EXERCISE PROMPT:
Please take the lines from the one holding "Ground Plane" through the one holding "Over (dB) = Measurement" in the data below and copy them exactly.

Items from a data source:
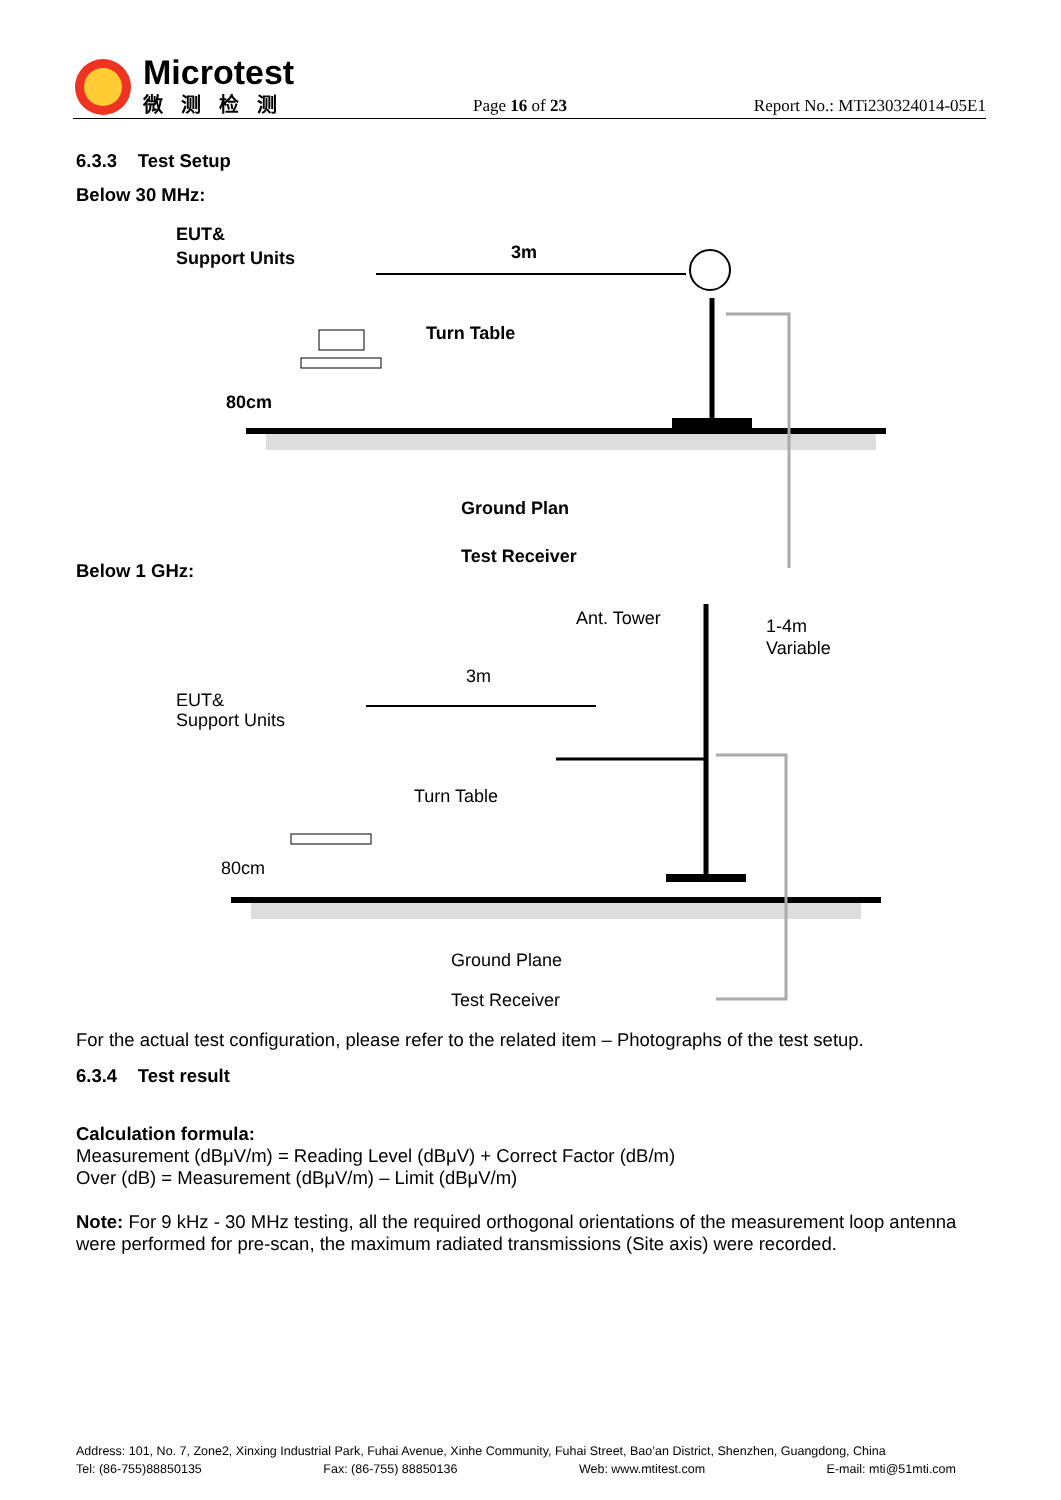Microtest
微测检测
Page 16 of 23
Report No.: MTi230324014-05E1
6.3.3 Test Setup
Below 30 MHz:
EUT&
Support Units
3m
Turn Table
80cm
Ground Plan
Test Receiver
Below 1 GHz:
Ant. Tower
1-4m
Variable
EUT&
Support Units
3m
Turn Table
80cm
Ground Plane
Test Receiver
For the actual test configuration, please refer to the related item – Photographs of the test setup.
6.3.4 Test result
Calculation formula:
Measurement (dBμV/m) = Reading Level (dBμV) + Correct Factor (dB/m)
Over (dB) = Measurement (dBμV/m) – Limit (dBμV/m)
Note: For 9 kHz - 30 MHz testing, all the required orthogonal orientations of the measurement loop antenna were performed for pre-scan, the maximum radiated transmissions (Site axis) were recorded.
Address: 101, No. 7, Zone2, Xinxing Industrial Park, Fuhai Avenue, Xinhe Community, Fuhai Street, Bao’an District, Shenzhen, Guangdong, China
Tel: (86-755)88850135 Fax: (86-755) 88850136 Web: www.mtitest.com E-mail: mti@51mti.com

TASK OUTPUT:
Ground Plane
Test Receiver
For the actual test configuration, please refer to the related item – Photographs of the test setup.
6.3.4 Test result
Calculation formula:
Measurement (dBμV/m) = Reading Level (dBμV) + Correct Factor (dB/m)
Over (dB) = Measurement (dBμV/m) – Limit (dBμV/m)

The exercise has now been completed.